Exercise brief:
Put the entries into a Markdown table with the columns "Row" and "Line", numbering each line and skipping blank lines. Begin at the line that contains "How many data", continue through the last of the entries, and leave the pictures out.

Stored data:
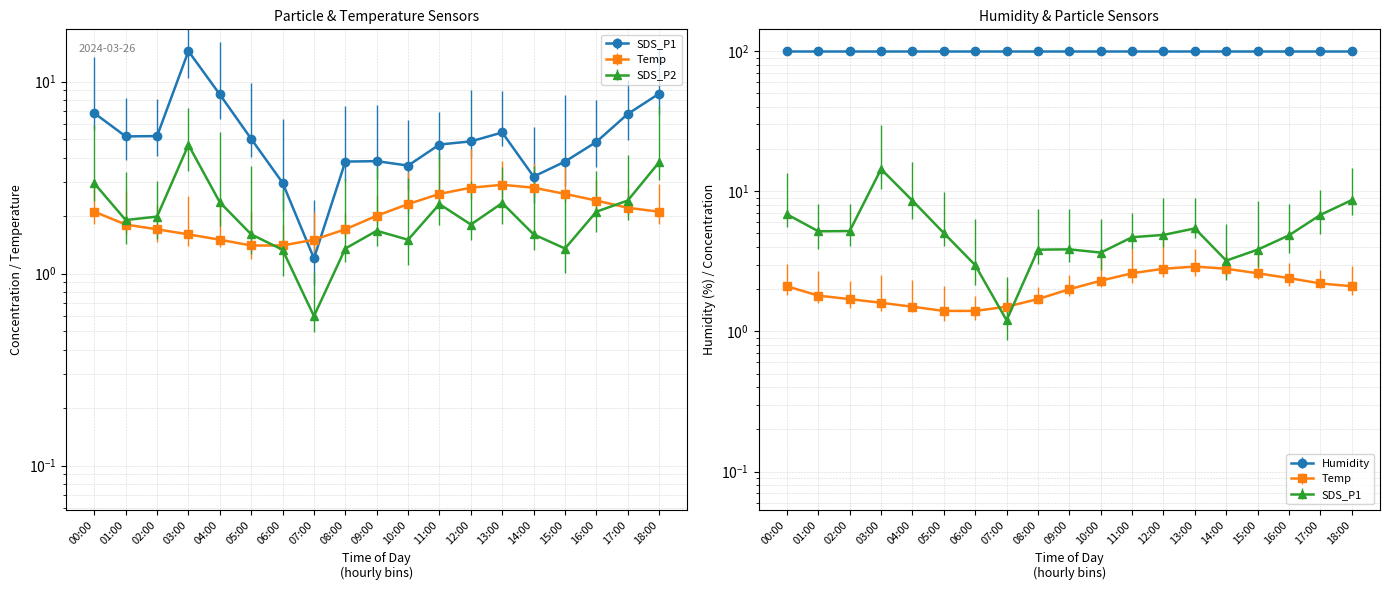

Which series ends up on top after the final intersection of SDS_P1 and Temp?

SDS_P1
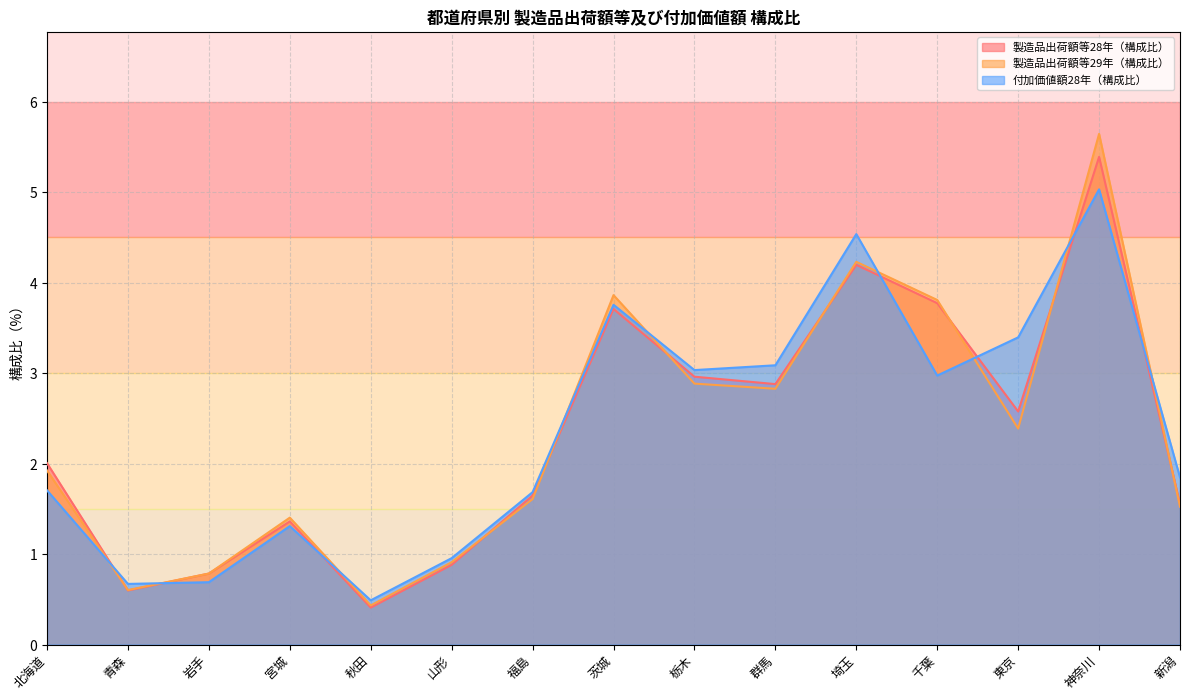

List the series in order of their peak value, lowest first.

付加価値額28年（構成比）, 製造品出荷額等28年（構成比）, 製造品出荷額等29年（構成比）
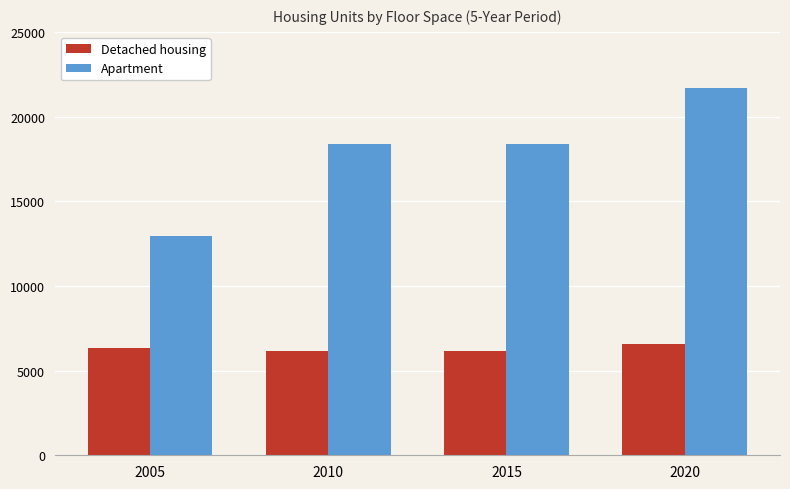

How many data points in Detached housing are less than 6356?

2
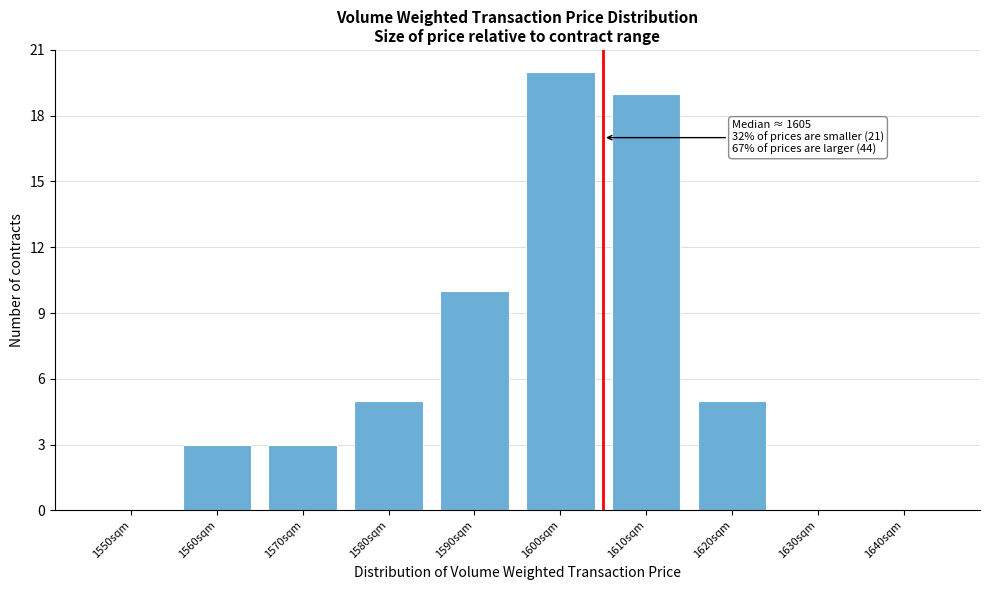

Reading right to left, what are all the values shown in this chart?

1640sqm=0	1630sqm=0	1620sqm=5	1610sqm=19	1600sqm=20	1590sqm=10	1580sqm=5	1570sqm=3	1560sqm=3	1550sqm=0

Exercise solution:
| Row | Line |
|---|---|
| 1 | How many data points in Detached housing are less than 6356? |
| 2 | 2 |
| 3 | Reading right to left, what are all the values shown in this chart? |
| 4 | 1640sqm=0	1630sqm=0	1620sqm=5	1610sqm=19	1600sqm=20	1590sqm=10	1580sqm=5	1570sqm=3	1560sqm=3	1550sqm=0 |